I’ll close with this. Consider the various types of data gathering that companies like Google, Facebook, etc perform. They gather lots of different types of data about individuals. This allows them to build up a complete and extensive profile of all activities for individuals. They can use this to deliver more accurate marketing and advertising. For example, Google gathers data about what places to visit throughout a data, they gather all your search results, and lots of other activities. They can do a lot with this data. but now they own Fitbit. Think about what they can do with that data and particularly when combined with all the other data they have about you. What if they had access to your medical records too! Go Google this ! You will find articles about them now having access to your health records. Again combine all of the data from these different data sources. How valuable is that data?
Ethics is one of those topics that everyone has a slightly different definition or view of what it means. The Oxford English dictionary defines ethics as, ‘Moral principles that govern a person’s behaviour or the conducting of an activity‘.
As you can imagine this topic can be difficult to discuss and has many, many different aspects.
In the era of AI, Machine Learning, Data Science, etc the topic of Ethics is finally becoming an important topic. Again there are many perspective on this. I’m not going to get into these in this blog post, because if I did I could end up writing a PhD dissertation on it.

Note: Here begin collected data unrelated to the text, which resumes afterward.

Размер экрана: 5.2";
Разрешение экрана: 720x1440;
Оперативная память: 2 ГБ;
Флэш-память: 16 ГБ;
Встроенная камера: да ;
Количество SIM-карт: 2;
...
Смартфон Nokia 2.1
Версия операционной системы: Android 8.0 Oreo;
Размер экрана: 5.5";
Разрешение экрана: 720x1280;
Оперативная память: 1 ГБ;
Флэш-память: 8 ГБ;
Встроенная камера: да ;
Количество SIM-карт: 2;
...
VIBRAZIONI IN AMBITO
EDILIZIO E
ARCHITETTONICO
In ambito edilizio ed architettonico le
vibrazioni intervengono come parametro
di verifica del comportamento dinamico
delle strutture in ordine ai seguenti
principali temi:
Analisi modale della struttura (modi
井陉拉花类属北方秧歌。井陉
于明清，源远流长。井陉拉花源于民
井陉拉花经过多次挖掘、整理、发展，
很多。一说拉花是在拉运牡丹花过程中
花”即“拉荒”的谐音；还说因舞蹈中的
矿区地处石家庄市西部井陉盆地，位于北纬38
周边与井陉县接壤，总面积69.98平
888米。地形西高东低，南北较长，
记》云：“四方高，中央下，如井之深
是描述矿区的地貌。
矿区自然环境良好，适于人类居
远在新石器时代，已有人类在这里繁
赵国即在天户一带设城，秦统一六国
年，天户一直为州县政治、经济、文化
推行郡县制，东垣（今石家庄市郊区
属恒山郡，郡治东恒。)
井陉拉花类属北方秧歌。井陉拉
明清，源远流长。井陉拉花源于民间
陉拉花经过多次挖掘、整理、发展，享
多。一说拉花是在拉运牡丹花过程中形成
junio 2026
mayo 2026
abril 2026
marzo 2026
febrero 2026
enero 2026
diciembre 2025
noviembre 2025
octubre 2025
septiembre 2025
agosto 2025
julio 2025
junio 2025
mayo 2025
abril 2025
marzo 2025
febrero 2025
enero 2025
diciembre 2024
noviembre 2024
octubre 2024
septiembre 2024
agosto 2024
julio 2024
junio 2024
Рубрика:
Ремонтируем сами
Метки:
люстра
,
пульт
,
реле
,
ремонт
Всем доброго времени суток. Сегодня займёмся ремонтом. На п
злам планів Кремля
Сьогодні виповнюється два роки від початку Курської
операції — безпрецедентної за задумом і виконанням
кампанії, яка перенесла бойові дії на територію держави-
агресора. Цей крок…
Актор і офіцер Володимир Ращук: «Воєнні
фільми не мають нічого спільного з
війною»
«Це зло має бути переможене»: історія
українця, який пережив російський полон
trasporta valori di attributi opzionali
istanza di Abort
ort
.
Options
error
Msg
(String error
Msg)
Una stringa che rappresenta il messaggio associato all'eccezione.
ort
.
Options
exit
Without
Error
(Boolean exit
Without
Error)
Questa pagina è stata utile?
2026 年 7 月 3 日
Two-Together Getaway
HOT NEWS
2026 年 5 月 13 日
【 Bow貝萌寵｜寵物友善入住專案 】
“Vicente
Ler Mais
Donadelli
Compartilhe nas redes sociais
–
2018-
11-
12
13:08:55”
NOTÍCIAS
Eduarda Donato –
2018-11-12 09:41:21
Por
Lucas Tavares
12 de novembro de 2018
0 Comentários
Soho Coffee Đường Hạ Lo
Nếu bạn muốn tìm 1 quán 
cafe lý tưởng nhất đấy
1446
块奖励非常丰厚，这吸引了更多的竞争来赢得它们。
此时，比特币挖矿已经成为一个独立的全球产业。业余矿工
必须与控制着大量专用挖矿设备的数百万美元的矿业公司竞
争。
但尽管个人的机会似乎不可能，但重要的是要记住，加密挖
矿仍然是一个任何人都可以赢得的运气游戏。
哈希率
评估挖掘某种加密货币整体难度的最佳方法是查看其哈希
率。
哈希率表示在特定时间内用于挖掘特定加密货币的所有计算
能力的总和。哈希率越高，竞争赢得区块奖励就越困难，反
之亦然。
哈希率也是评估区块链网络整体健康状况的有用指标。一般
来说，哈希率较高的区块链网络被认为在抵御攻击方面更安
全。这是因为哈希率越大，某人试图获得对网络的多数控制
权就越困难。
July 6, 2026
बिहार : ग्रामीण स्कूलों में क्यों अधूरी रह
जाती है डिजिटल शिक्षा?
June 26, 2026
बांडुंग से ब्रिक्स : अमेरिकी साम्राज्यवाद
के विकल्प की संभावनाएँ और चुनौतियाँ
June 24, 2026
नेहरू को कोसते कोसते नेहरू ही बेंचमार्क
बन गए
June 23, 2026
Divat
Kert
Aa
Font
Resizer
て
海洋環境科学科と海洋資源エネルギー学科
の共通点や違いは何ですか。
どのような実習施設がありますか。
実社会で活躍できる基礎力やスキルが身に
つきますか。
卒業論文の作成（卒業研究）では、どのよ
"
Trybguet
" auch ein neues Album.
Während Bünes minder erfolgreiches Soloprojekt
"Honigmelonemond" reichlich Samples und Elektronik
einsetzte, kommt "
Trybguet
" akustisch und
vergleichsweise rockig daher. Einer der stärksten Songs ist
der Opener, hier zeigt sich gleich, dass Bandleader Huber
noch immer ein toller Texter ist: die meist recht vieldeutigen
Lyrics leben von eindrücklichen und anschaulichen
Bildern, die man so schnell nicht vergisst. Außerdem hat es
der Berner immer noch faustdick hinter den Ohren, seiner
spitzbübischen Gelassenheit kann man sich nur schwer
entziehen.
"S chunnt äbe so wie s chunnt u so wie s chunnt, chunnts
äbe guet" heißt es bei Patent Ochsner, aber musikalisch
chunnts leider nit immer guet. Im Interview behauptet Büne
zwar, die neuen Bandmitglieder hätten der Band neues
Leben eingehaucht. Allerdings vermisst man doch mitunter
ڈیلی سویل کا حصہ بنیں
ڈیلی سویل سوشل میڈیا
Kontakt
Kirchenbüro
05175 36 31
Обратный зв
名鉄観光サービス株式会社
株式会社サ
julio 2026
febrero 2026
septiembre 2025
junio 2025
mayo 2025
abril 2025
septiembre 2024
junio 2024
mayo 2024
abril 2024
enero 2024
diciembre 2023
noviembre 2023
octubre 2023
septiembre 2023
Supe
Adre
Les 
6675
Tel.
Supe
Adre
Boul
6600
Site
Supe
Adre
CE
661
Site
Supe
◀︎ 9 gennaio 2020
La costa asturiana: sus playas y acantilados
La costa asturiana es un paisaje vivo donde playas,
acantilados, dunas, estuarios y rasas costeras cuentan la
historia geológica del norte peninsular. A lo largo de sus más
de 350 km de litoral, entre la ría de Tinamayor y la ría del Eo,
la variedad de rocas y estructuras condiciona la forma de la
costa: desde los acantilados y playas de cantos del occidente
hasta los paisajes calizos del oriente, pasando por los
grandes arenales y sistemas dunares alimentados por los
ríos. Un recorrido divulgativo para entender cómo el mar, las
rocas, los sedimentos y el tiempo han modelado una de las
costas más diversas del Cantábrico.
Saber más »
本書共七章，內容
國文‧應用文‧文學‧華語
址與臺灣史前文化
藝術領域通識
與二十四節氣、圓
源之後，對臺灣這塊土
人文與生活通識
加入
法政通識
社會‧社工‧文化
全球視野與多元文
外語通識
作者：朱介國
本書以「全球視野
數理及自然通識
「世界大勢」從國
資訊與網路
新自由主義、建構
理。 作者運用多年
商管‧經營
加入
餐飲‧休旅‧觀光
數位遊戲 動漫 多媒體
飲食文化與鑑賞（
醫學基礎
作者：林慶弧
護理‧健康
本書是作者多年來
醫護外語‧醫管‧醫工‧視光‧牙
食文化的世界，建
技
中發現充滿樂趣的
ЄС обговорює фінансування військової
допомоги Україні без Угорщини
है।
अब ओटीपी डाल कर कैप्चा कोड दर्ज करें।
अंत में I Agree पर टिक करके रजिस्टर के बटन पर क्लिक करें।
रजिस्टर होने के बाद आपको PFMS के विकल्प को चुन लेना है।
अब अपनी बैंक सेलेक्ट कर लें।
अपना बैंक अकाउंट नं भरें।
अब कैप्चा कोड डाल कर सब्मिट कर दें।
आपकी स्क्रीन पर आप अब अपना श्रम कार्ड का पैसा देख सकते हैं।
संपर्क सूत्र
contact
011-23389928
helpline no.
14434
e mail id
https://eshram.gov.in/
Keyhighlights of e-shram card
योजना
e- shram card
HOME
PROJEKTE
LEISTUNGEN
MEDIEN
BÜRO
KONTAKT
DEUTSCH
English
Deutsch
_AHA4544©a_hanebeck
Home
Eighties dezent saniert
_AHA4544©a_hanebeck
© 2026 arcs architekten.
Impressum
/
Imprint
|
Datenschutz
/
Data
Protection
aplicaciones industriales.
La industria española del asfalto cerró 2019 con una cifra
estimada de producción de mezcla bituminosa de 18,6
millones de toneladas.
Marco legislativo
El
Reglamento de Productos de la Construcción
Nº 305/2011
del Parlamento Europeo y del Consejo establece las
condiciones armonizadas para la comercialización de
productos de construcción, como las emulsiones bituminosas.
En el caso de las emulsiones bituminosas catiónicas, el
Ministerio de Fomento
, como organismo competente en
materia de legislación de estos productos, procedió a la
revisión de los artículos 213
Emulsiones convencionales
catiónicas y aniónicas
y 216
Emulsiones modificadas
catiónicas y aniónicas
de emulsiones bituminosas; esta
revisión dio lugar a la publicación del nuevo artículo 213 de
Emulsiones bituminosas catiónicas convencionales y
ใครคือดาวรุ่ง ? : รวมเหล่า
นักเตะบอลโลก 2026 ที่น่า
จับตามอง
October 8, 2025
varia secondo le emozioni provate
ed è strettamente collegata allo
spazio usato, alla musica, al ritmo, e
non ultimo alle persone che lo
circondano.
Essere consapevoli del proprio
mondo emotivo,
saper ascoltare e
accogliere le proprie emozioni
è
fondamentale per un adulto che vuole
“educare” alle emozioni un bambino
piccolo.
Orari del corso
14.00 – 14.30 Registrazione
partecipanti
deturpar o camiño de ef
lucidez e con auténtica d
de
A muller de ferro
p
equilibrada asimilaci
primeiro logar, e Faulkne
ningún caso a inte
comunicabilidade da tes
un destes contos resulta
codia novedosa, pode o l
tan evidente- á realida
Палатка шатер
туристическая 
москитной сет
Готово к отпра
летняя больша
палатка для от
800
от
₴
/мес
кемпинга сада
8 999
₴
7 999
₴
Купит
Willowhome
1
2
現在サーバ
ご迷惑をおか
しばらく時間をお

But if you do work in the area of AI, Machine Learning, Data Science, etc you do need to think about the ethical aspects of what you do. For most people, you will be working on topics where ethics doesn’t really apply. For example, examining log data, looking for trends, etc
But when you start working of projects examining individuals and their behaviours then you do need to examine the ethical aspects of such work. Everyday we experience adverts, web sites, marketing, etc that has used AI, Machine Learning and Data Science to delivery certain product offerings to us.
Just because we can do something, doesn’t mean we should do it.
One particular area that I will not work on is Location Based Advertising. Imagine walking down a typical high street with lots and lots of retail stores. Your phone vibrates and on the screen there is a message. The message is a special offer or promotion for one of the shops a short distance ahead of you. You are being analysed. Your previous buying patterns and behaviours are being analysed, Your location and direction of travel is being analysed. Some one, or many AI applications are watching you. This is not anything new and there are lots of examples of this from around the world.
But what if this kind of Location Based Advertising was taken to another level. What if the shops had cameras that monitored the people walking up and down the street. What if those cameras were analysing you, analysing what clothes you are wearing, analysing the brands you are wearing, analysing what accessories you have, analysing your body language, etc. They are trying to analyse if you are the kind of person they want to sell to. They then have staff who will come up to you, as you are walking down the street, and will have customised personalised special offers on products in their store, just for you.
See the segment between 2:00 and 4:00 in this video. This gives you an idea of what is possible.
Are you Ok with this?
As an AI, Machine Learning, Data Science professional, are you Ok with this?
The technology exists to make this kind of Location Based Marketing possible. This will be an increasing ethical consideration over the coming years for those who work in the area of AI, Machine Learning, Data Science, etc
Just because we can, doesn’t mean we should!